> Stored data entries
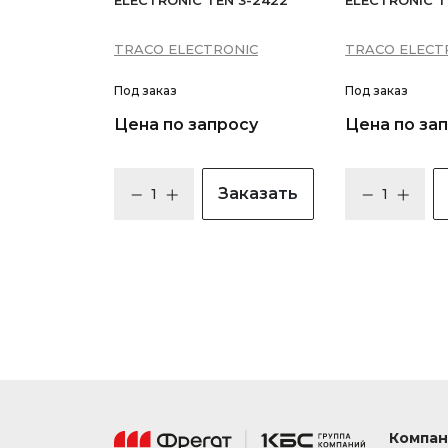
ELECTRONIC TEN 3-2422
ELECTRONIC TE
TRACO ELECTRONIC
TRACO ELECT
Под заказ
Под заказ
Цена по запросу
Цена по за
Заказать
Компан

---

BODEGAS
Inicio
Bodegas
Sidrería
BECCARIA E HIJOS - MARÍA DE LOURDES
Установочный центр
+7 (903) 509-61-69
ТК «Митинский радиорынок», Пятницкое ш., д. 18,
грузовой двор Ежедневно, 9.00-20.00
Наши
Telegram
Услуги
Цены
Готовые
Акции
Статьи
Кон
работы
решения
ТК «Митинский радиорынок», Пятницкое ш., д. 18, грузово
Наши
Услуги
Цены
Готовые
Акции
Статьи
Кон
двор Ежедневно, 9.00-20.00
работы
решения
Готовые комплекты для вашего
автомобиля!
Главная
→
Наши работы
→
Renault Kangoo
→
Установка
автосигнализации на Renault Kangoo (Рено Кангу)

--

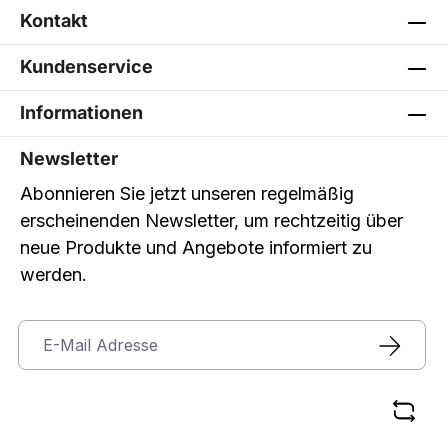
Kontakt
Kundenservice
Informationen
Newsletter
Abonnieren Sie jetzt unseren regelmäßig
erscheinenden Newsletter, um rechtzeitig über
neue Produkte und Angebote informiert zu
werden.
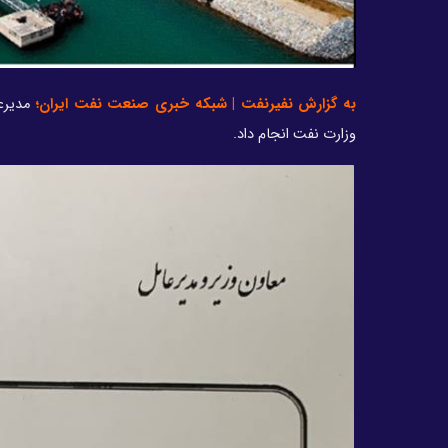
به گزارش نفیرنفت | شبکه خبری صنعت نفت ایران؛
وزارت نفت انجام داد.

> Written task
Transcribe exactly the lines above, starting with the line that contains "به گزارش نفیرنفت | شبکه خبری صنعت نفت ایران؛" and ending with the line that contains "وزارت نفت انجام داد.", both included.

> Solution for this task
به گزارش نفیرنفت | شبکه خبری صنعت نفت ایران؛
وزارت نفت انجام داد.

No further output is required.